IMPLICATIONS OF GST ON THE INDUSTRY:
The efficiency in operations is expected to swell. The same impact is expected on compliance. Operation will also be more efficient, as the whole country instead of the scattered market will be treated as one market and be taxed the same way. Purchase will increase and so will overall economic activity. This may even give way to a stronger GDP. There are also a variety of valuation disputes that are being faced by the automobile industry right now. Sale below cost of market penetration, manufacturer retained State Industrial Promotion Subsidies. Excise includes the valuation of post-sale discounts which will be removed once the GST is implemented. The Bill also treats automobile industry job as service and will continue to maintain their excise procedures the way they continue to be.
The job work process is the backbone for automobile industry operations. The Model GST law treats ‘job work’ as a service and seeks to maintain existing excise procedures for the job work transactions, i.e. non-taxability of job work transaction and providing credits to the principal for supplies to job worker, 180 days condition for bringing back goods after job work, etc. However, some more clarity is needed in the conceptual framework for this.

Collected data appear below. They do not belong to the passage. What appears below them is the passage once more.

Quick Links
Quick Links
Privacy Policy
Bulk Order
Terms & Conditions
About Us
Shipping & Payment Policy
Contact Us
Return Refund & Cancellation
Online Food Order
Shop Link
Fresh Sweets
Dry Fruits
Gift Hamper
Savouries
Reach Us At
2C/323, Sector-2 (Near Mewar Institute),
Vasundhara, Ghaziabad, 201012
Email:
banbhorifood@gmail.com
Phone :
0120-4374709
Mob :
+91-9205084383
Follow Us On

The Ownership of tools for the manufacture of parts of these automobiles has been transferred to OEMs and the value is also taken from them whereas the tools are kept with the vendors. There will be a change in this as under the GST capital good definition includes only those goods which are used at the place the goods are supplied at. The other major benefit of GST is expected to be easing out of various bottlenecks and complexities involved in transportation of goods using road logistics from one state to another. Since CST will be subsumed in GST, companies will no longer be required to have depots/warehouses at multiple locations and also do away with C&F agents.
Moreover the overall compliance burden is expected to decrease and bring lot more efficiency in operations. From the Indirect tax prospective the whole country will be treated as ‘One Market’ and will add to operational efficiencies. One could expect the logjam at check post, etc. will get eliminated.
CONCLUSIVE ANALYSIS: With the introduction of GST, taxes move from the Origin State to the Consumption State due to which overall economic activity is expected to increase and we could expect a better GDP growth that should push demand for vehicle across categories. Impact of Tax cascading will also go away that will reduce overall cost of vehicle manufacturing as all taxes on input paid will be offset with the output liability of GST.